A Lightweight and Scalable Design of Segment Routing in Broadband LEO Constellations Using Landmark-Based Skeleton Graphs
Menglan Hu, Chenxin Wang, Bin Cao, Benkuan Zhou, Yan Dong, Kai Peng
TL;DR
This paper tackles scalable routing in highly dynamic, resource-limited LEO constellations by introducing LGSR, a landmark-based skeleton graph framework for segment routing. It combines region-based skeleton-path planning with probabilistic multipath forwarding inside regions and hierarchical partitioning to support QoS, along with local table/source routing to handle failures. Theoretical analyses show LGSR dramatically reduces path-calculation and update costs compared to Dijkstra, while preserving near-optimal path quality; simulations across large networks demonstrate superior load balancing and lower latency, with route planning times around 1.8 seconds in large networks versus 108 seconds for Dijkstra.
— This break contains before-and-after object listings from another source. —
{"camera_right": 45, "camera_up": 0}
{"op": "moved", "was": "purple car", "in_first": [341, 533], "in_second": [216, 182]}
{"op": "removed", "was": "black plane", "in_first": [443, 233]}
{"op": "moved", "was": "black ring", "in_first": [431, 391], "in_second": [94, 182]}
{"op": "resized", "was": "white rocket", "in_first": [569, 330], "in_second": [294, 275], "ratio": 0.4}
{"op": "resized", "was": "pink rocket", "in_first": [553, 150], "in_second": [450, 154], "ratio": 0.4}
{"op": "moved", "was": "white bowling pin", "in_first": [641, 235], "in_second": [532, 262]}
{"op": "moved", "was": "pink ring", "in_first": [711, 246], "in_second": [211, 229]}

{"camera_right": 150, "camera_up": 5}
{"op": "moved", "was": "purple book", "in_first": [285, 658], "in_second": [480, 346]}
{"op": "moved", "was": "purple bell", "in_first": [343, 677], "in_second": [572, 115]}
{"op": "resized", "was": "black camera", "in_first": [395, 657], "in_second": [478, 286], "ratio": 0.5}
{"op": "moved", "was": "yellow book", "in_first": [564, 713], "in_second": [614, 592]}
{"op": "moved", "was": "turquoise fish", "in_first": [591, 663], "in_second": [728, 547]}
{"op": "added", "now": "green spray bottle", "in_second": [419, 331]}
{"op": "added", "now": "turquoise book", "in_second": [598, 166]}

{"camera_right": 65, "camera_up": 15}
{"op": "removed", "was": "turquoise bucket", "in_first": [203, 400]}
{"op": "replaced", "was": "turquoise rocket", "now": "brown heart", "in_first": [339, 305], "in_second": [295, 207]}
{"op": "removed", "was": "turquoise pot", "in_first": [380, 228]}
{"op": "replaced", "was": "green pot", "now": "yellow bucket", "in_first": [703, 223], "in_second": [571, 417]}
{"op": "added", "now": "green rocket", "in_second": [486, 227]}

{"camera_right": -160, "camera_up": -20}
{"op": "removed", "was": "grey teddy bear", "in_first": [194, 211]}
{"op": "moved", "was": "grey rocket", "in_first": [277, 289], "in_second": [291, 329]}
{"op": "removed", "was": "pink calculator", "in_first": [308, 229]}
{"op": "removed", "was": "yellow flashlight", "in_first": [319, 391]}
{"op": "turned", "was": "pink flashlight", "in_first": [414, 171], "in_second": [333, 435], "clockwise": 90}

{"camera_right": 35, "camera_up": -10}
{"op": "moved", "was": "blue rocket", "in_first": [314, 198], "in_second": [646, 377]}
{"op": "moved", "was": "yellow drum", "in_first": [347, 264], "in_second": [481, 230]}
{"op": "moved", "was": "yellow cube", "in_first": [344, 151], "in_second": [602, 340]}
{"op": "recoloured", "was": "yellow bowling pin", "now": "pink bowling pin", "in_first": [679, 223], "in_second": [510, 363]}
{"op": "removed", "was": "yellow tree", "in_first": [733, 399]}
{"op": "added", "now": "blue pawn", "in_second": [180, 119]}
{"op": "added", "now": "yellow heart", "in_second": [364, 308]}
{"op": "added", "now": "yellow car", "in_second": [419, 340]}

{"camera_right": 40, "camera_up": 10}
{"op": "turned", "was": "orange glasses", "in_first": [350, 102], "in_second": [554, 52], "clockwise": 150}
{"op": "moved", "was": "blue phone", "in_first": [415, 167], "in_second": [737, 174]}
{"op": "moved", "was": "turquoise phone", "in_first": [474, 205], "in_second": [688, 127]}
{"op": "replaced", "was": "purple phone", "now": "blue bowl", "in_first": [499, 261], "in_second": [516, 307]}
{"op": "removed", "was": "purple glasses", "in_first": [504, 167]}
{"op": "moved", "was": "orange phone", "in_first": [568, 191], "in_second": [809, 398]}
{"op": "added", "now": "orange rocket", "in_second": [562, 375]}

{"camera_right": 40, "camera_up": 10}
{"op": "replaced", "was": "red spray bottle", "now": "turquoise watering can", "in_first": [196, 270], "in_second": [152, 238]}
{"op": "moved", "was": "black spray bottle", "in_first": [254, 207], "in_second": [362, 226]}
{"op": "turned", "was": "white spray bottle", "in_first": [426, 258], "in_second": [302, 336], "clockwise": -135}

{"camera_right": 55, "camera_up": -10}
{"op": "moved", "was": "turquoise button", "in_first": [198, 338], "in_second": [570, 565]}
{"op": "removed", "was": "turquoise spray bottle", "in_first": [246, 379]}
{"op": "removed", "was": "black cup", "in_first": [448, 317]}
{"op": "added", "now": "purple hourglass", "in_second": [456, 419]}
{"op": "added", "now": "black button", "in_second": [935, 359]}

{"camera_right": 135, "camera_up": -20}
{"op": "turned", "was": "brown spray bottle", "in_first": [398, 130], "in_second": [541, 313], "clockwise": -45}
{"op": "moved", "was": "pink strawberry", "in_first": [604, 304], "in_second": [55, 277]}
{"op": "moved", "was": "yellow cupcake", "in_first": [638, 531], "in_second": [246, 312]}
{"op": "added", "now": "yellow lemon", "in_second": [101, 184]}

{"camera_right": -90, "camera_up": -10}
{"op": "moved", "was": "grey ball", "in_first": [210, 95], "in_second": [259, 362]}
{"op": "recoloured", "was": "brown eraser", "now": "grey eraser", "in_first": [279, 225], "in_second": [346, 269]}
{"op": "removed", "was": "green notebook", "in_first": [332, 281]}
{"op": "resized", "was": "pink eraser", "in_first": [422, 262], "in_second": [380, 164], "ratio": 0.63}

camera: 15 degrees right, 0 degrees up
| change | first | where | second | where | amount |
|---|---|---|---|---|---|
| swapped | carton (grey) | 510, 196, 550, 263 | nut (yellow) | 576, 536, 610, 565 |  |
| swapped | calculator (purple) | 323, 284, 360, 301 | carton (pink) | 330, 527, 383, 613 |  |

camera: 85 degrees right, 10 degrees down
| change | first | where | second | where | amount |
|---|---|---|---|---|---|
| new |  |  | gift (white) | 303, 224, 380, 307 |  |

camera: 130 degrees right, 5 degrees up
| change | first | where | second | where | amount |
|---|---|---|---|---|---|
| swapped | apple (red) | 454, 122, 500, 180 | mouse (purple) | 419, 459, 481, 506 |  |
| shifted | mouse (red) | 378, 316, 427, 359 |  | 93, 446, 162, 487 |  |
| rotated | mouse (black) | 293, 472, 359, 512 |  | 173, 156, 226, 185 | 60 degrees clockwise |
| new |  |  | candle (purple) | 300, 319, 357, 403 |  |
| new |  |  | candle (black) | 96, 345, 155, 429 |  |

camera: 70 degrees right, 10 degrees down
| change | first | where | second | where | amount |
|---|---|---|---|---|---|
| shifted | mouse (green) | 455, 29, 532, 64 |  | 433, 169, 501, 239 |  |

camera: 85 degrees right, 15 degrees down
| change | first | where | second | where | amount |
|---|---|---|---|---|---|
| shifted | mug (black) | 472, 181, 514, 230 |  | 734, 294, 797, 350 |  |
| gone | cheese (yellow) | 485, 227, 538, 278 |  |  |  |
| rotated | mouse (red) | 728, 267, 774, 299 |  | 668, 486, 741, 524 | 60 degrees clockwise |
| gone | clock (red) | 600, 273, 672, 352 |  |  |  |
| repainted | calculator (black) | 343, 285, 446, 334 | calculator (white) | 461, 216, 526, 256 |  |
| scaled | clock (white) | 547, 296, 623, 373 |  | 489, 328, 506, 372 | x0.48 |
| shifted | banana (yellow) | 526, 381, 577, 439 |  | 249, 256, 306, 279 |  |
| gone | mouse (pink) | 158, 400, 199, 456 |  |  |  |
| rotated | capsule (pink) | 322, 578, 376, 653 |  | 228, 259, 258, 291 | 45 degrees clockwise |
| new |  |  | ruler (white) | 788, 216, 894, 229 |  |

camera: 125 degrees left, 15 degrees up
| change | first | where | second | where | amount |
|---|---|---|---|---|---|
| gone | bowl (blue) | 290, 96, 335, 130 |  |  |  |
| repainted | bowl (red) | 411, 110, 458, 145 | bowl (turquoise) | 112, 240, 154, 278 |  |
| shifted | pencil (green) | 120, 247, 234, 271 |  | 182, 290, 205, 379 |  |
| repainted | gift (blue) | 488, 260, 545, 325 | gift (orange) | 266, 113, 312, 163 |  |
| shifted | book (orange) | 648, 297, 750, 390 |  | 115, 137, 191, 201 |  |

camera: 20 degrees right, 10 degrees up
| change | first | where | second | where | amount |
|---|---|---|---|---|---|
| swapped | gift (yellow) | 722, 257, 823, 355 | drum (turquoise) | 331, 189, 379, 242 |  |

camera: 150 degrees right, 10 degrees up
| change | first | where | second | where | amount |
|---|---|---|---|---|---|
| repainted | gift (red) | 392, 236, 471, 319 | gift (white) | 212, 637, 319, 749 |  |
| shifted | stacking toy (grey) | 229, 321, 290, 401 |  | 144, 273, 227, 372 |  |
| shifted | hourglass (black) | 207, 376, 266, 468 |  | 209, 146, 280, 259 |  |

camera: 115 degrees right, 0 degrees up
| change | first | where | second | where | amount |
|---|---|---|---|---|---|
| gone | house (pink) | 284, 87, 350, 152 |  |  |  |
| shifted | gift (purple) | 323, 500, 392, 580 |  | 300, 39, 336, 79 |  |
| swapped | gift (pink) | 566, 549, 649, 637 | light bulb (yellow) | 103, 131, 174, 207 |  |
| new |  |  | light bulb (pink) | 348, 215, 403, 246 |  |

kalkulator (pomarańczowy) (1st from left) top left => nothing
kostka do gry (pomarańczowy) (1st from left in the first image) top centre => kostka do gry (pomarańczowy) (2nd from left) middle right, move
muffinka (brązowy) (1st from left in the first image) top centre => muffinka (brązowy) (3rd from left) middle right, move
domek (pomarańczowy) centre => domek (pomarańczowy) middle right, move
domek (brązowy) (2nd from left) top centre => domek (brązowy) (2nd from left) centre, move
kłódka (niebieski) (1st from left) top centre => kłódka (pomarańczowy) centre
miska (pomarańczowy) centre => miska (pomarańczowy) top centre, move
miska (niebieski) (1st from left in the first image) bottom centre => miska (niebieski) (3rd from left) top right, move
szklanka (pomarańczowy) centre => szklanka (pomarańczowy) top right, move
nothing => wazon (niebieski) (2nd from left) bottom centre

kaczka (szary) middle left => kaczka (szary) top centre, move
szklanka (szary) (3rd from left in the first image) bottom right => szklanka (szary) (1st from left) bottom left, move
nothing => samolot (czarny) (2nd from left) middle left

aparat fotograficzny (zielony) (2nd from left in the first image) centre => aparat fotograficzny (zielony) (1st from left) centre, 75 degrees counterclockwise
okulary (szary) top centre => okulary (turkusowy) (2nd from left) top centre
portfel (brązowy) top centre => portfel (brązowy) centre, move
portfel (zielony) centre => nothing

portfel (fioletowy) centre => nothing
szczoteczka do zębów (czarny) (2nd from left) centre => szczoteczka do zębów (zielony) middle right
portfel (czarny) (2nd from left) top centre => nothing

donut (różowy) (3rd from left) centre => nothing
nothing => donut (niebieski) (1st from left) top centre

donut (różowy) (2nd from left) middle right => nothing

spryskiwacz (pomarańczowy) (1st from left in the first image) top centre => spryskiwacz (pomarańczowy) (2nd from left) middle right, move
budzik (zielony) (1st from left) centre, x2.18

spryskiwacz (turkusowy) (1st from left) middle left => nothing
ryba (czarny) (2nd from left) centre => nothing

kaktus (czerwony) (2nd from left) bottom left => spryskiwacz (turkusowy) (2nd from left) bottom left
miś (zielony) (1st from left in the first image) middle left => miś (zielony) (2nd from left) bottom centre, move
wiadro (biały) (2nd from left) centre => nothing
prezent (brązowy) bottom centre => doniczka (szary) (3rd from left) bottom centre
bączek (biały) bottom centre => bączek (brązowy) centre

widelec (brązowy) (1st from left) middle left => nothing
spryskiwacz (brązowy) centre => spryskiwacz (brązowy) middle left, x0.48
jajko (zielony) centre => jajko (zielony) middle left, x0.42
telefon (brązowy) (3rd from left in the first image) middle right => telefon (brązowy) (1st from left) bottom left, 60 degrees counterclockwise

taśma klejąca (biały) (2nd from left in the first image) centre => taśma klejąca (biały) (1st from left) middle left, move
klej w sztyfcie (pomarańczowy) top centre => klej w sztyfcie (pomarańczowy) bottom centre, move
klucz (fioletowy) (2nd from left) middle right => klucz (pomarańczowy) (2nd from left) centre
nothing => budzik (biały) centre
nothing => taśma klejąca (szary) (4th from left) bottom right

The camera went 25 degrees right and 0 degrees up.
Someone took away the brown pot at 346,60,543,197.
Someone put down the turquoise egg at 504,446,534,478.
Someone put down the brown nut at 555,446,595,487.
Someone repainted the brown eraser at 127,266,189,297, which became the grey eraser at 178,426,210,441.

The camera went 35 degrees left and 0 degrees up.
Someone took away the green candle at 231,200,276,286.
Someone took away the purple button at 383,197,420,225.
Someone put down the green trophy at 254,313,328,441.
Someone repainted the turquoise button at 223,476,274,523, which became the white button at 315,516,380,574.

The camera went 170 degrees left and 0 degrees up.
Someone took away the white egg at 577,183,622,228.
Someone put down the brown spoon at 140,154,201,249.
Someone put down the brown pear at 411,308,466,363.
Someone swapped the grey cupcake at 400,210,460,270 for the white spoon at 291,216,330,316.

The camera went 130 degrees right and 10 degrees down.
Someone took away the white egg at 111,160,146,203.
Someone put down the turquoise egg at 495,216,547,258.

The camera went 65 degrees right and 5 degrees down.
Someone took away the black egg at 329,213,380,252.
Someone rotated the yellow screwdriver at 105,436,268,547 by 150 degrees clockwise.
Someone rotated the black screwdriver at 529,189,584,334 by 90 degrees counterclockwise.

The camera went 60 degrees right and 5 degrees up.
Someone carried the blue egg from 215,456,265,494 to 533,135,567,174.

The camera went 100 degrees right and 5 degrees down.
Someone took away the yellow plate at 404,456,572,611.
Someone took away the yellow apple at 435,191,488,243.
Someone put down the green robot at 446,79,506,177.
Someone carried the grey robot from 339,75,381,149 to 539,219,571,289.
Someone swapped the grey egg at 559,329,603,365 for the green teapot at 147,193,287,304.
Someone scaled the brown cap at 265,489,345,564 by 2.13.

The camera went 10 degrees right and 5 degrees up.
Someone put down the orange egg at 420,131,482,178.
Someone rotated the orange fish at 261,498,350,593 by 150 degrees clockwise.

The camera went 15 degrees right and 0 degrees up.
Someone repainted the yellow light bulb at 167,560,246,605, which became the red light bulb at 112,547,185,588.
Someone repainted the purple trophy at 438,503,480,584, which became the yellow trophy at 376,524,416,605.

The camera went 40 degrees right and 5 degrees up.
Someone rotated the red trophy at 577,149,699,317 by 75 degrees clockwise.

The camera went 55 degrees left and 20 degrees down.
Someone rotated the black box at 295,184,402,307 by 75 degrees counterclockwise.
The approach offers a practical, SDN-friendly TE solution for massive LEO deployments, delivering scalable computation, reduced signaling, and robust performance under high dynamics.
Abstract
Emerging Low Earth Orbit (LEO) broadband constellations hold significant potential to provide advanced Internet services due to inherent geometric features of the grid topology. However, high dynamics, unstable topology changes, and frequent route updates bring significant challenge to fast and adaptive routing policies. In addition, since computing, bandwidth, and storage resources in each LEO satellite is strictly limited, traffic demands are typically unbalanced, further enlarging the challenge to scalable routing policies with load balancing. Nevertheless, most existing research failed to address the above difficulties. Therefore, this paper proposes a lightweight and scalable protocol of segment routing through landmark-based skeleton graphs. To improve the overall performance, we design an efficient multipath segment routing algorithm. First, the algorithm partitions the network into multiple regions to construct skeleton paths, which can effectively guide packet forwarding and reduce the operating costs. In each region, multipath probabilistic routing is used to achieve uniform traffic distribution, avoiding hotspot congestion. Furthermore, the flexible hierarchical partitioning and localized segmented routing is employed for fine-grained traffic control and QoS guarantee combined with adaptive local single-path routing. Finally, experimental results validate our method's superior performance in terms of response time and network utility.